October 28, 2015

Nano-scale magnets could compute complex functions significantly faster than conventional computers


CAPTION: The artist's portrayal is an illustration of a nanomagnetic coprocessor solving
complex optimization problems and highlights the shape-engineered nanomagnet's two
unique energy minimum states -- vortex and single domain. CREDIT: Illustration by Ryan Wakefield

(October 28, 2015)  Researchers from College of Engineering at University of South Florida have proposed a new form of computing that uses circular nanomagnets to solve quadratic optimization problems orders of magnitude faster than that of a conventional computer. A wide range of application domains can be potentially accelerated through this research such as finding patterns in social media, error-correcting codes to Big Data and biosciences.

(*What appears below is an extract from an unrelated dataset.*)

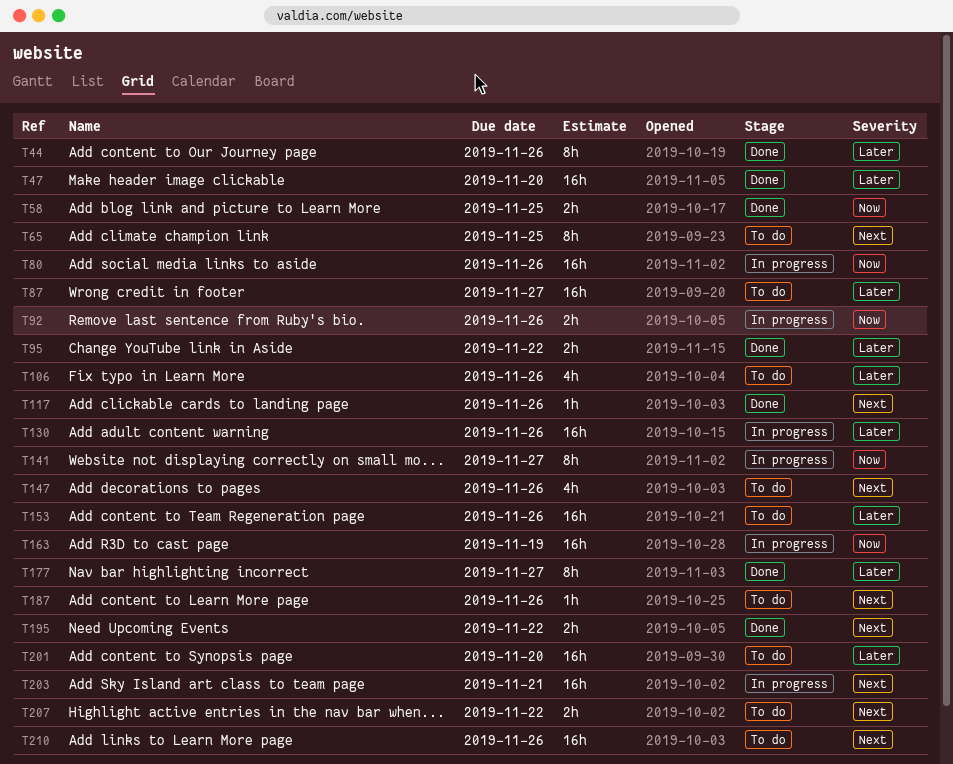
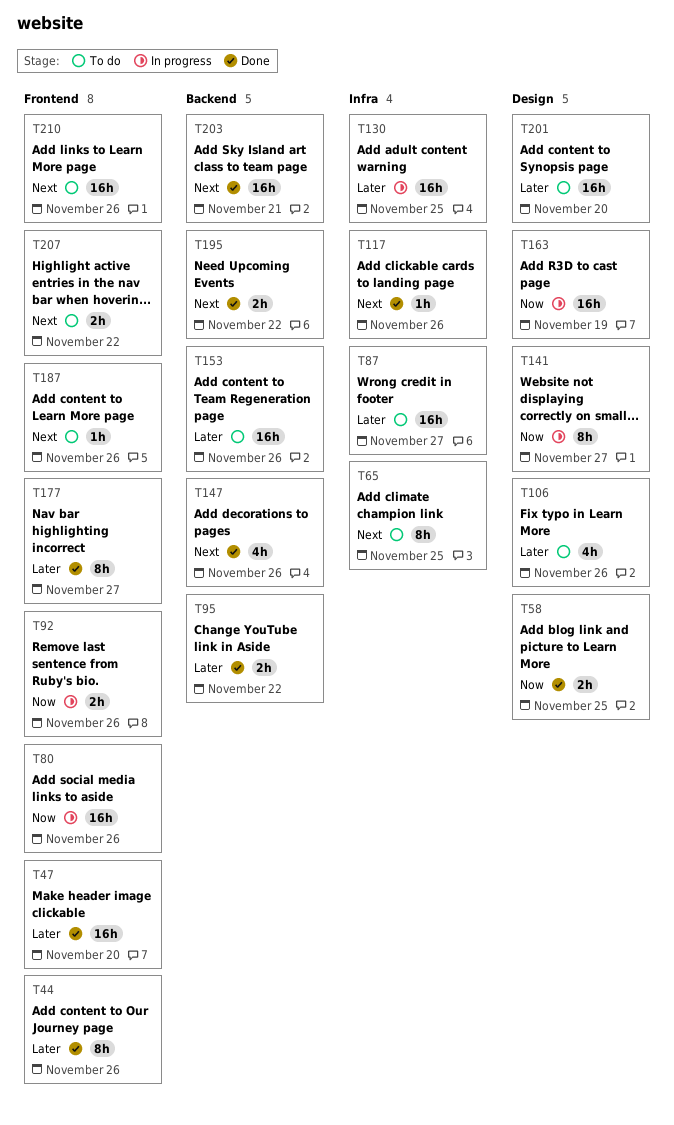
T130, due: Nov 26 -> Nov 25
T147, status: To do -> Done
T203, status: In progress -> Done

Magnets have been used as computer memory/data storage since as early as 1920; they even made an entry into common hardware terminology like multi-“core”. The field of nanomagnetism has recently attracted tremendous attention as it can potentially deliver low-power, high speed and dense non-volatile memories. It is now possible to engineer the size, shape, spacing, orientation and composition of sub-100 nm magnetic structures. This has spurred the exploration of nanomagnets for unconventional computing paradigms.

In this work “Non Boolean computing with nanomagnets for computer vision applications” as published in Nature Nanotechnology, the USF research team has harnessed the energy-minimization nature of nanomagnetic systems to solve the quadratic optimization problems that arise in computer vision applications, which are computationally expensive. By exploiting the magnetization states of nanomagnetic disks as state representations of a vortex and single domain, the team has created a modeling framework to address the vortex and in-plane single domain in a unified framework and developed a magnetic Hamiltonian which is quadratic in nature. The implemented magnetic system can identify the salient features of a given image with more than 85% true positive rate. This form of computing, on average, is 1,528 times faster than IBM ILOG CPLEX (an industry standard software optimizer) with sparse affinity matrices (four neighbor), and 468 times faster with denser (eight neighbor) affinity matrices. These results show the potential of this alternative computing method to develop a magnetic coprocessor that might solve complex problems in fewer clock cycles than traditional processors.